俺様社長は奥手な秘書の初めてを奪う
病室に足を踏み入れた瞬間、息を呑む。
おじいちゃんは背筋をまっすぐ伸ばし、ベッドの上に座って私たちを見ていたからだ。
(おじいちゃん……?)
快が会釈し、私もとっさに頭を下げる。
「迷惑をかけてすまなかった。先ほどのお前たちの会話はすべて聞いていたから特別話すことはない。……結城家具は、お前と芽衣に受け渡す」
(えっ……)
突然の譲渡宣言に目を見開いていると、快が眉を寄せ一歩前に出た。
「本当によろしいのですか。

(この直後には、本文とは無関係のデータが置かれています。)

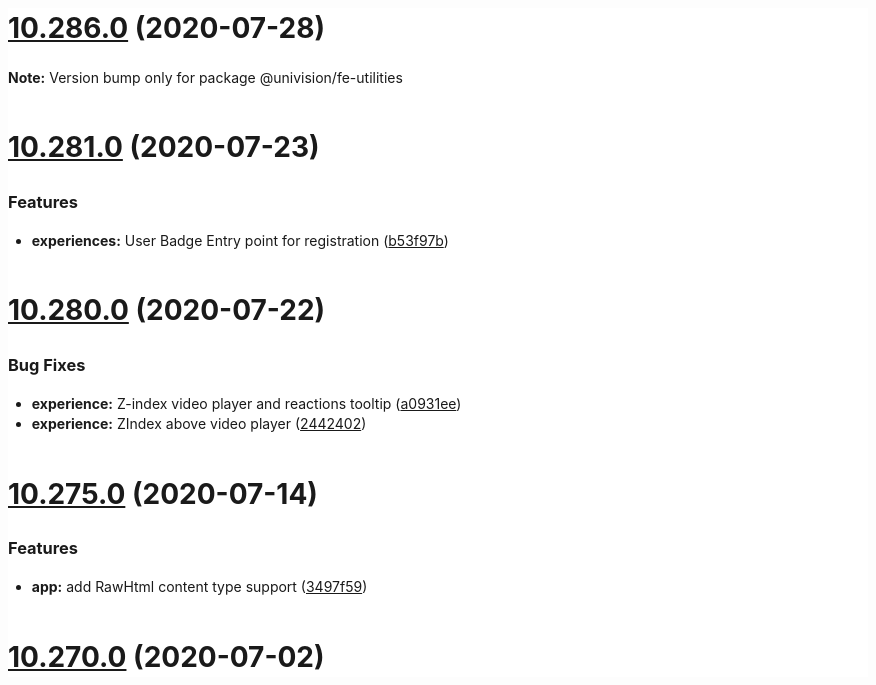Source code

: 



# [10.286.0](https://github.com/univision/univision-fe/compare/v10.285.0...v10.286.0) (2020-07-28)

**Note:** Version bump only for package @univision/fe-utilities





# [10.281.0](https://github.com/univision/univision-fe/compare/v10.280.0...v10.281.0) (2020-07-23)


### Features

* **experiences:** User Badge Entry point for registration ([b53f97b](https://github.com/univision/univision-fe/commit/b53f97b0e7743e6441c422549cdec930edffe94f))





# [10.280.0](https://github.com/univision/univision-fe/compare/v10.279.0...v10.280.0) (2020-07-22)


### Bug Fixes

* **experience:** Z-index video player and reactions tooltip ([a0931ee](https://github.com/univision/univision-fe/commit/a0931ee52fecf02053edfe03baae394d8690af9e))
* **experience:** ZIndex above video player ([2442402](https://github.com/univision/univision-fe/commit/244240206ce3ecd7fb8344132135aa8073548210))





# [10.275.0](https://github.com/univision/univision-fe/compare/v10.274.0...v10.275.0) (2020-07-14)


### Features

* **app:** add RawHtml content type support ([3497f59](https://github.com/univision/univision-fe/commit/3497f592451dc68d47f8bea25b2988026744c8b7))





# [10.270.0](https://github.com/univision/univision-fe/compare/v10.269.0...v10.270.0) (2020-07-02)
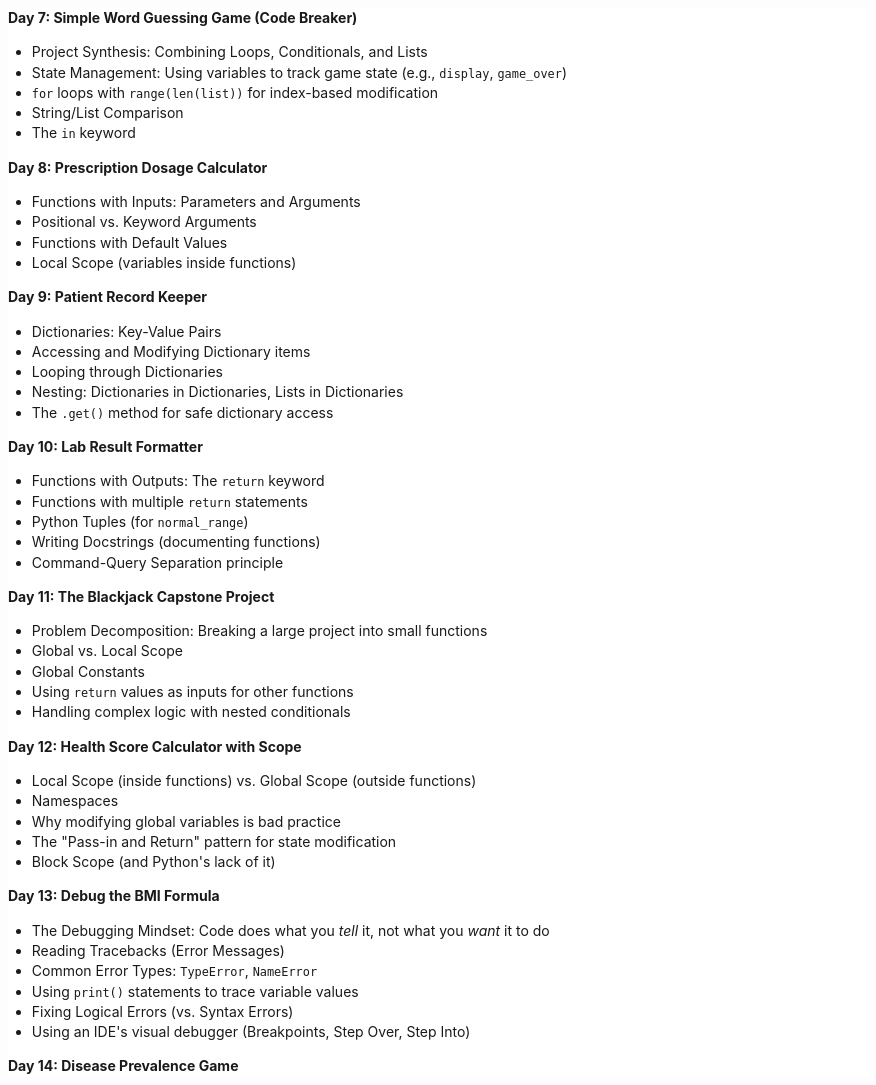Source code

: **Day 7: Simple Word Guessing Game (Code Breaker)**

  * Project Synthesis: Combining Loops, Conditionals, and Lists
  * State Management: Using variables to track game state (e.g., `display`, `game_over`)
  * `for` loops with `range(len(list))` for index-based modification
  * String/List Comparison
  * The `in` keyword

**Day 8: Prescription Dosage Calculator**

  * Functions with Inputs: Parameters and Arguments
  * Positional vs. Keyword Arguments
  * Functions with Default Values
  * Local Scope (variables inside functions)

**Day 9: Patient Record Keeper**

  * Dictionaries: Key-Value Pairs
  * Accessing and Modifying Dictionary items
  * Looping through Dictionaries
  * Nesting: Dictionaries in Dictionaries, Lists in Dictionaries
  * The `.get()` method for safe dictionary access

**Day 10: Lab Result Formatter**

  * Functions with Outputs: The `return` keyword
  * Functions with multiple `return` statements
  * Python Tuples (for `normal_range`)
  * Writing Docstrings (documenting functions)
  * Command-Query Separation principle

**Day 11: The Blackjack Capstone Project**

  * Problem Decomposition: Breaking a large project into small functions
  * Global vs. Local Scope
  * Global Constants
  * Using `return` values as inputs for other functions
  * Handling complex logic with nested conditionals

**Day 12: Health Score Calculator with Scope**

  * Local Scope (inside functions) vs. Global Scope (outside functions)
  * Namespaces
  * Why modifying global variables is bad practice
  * The "Pass-in and Return" pattern for state modification
  * Block Scope (and Python's lack of it)

**Day 13: Debug the BMI Formula**

  * The Debugging Mindset: Code does what you *tell* it, not what you *want* it to do
  * Reading Tracebacks (Error Messages)
  * Common Error Types: `TypeError`, `NameError`
  * Using `print()` statements to trace variable values
  * Fixing Logical Errors (vs. Syntax Errors)
  * Using an IDE's visual debugger (Breakpoints, Step Over, Step Into)

**Day 14: Disease Prevalence Game**
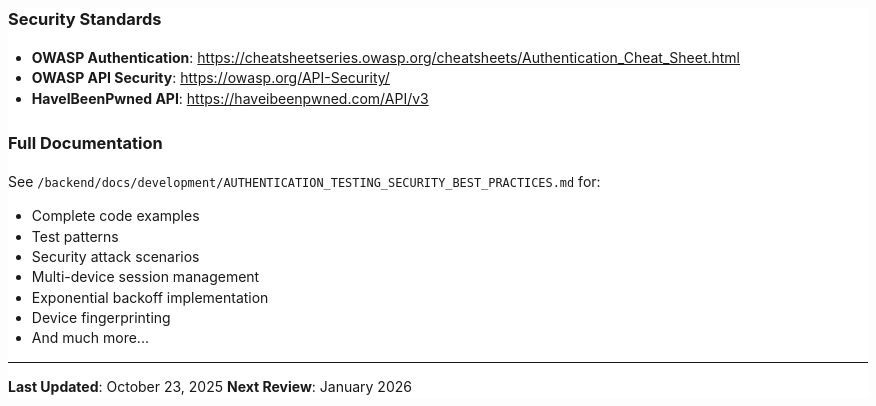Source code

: ### Security Standards
- **OWASP Authentication**: https://cheatsheetseries.owasp.org/cheatsheets/Authentication_Cheat_Sheet.html
- **OWASP API Security**: https://owasp.org/API-Security/
- **HaveIBeenPwned API**: https://haveibeenpwned.com/API/v3

### Full Documentation
See `/backend/docs/development/AUTHENTICATION_TESTING_SECURITY_BEST_PRACTICES.md` for:
- Complete code examples
- Test patterns
- Security attack scenarios
- Multi-device session management
- Exponential backoff implementation
- Device fingerprinting
- And much more...

---

**Last Updated**: October 23, 2025
**Next Review**: January 2026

なぜ急に気が変わったのです?」
「守に最後まで期待していた自分が馬鹿らしくなっただけだ。それにこんな体じゃ、わしがどうこうすることもできない。諦めた」
おじいちゃんは吐き捨てるようにそう言って、シッシッと私たちを手で追い払う。
「話は以上だ。出て行ってくれ」
「……っ」
(本当にこのままおじいちゃんの気持ちを置いてきぼりにしていいの……?)
モヤモヤとした気持ちが心に渦巻いていると、快は真剣な瞳でまっすぐおじいちゃんを見る。
「賛同して下さりありがとうございます。では……その件に関して、早急に守さんと進めさせて頂きます」
「!」
はっきりとそう告げた快に、おじいちゃんは視線を合わせないまま辛そうな顔で口をつぐんだ。
(おじいちゃん……)
快はひとつ息を吐き、もう一度おじいちゃんを見る。
「最後に一つ。僕の亡き父もあなたの会社と一緒にやっていけることを嬉しく思っているはずです」
(え……)
おじいちゃんがわずかに目を見開き、私もつられて息を呑む。
「僕の父の実家は結城家具の近所なんです。幼い頃、よくショールームに遊びに行かせていただいていたようで、亡くなる前に何度か思い出話を聞かされたことがありました」
「なんだって……」
快のその言葉におじいちゃんの顔が苦し気に歪み、私たちは目を見張った。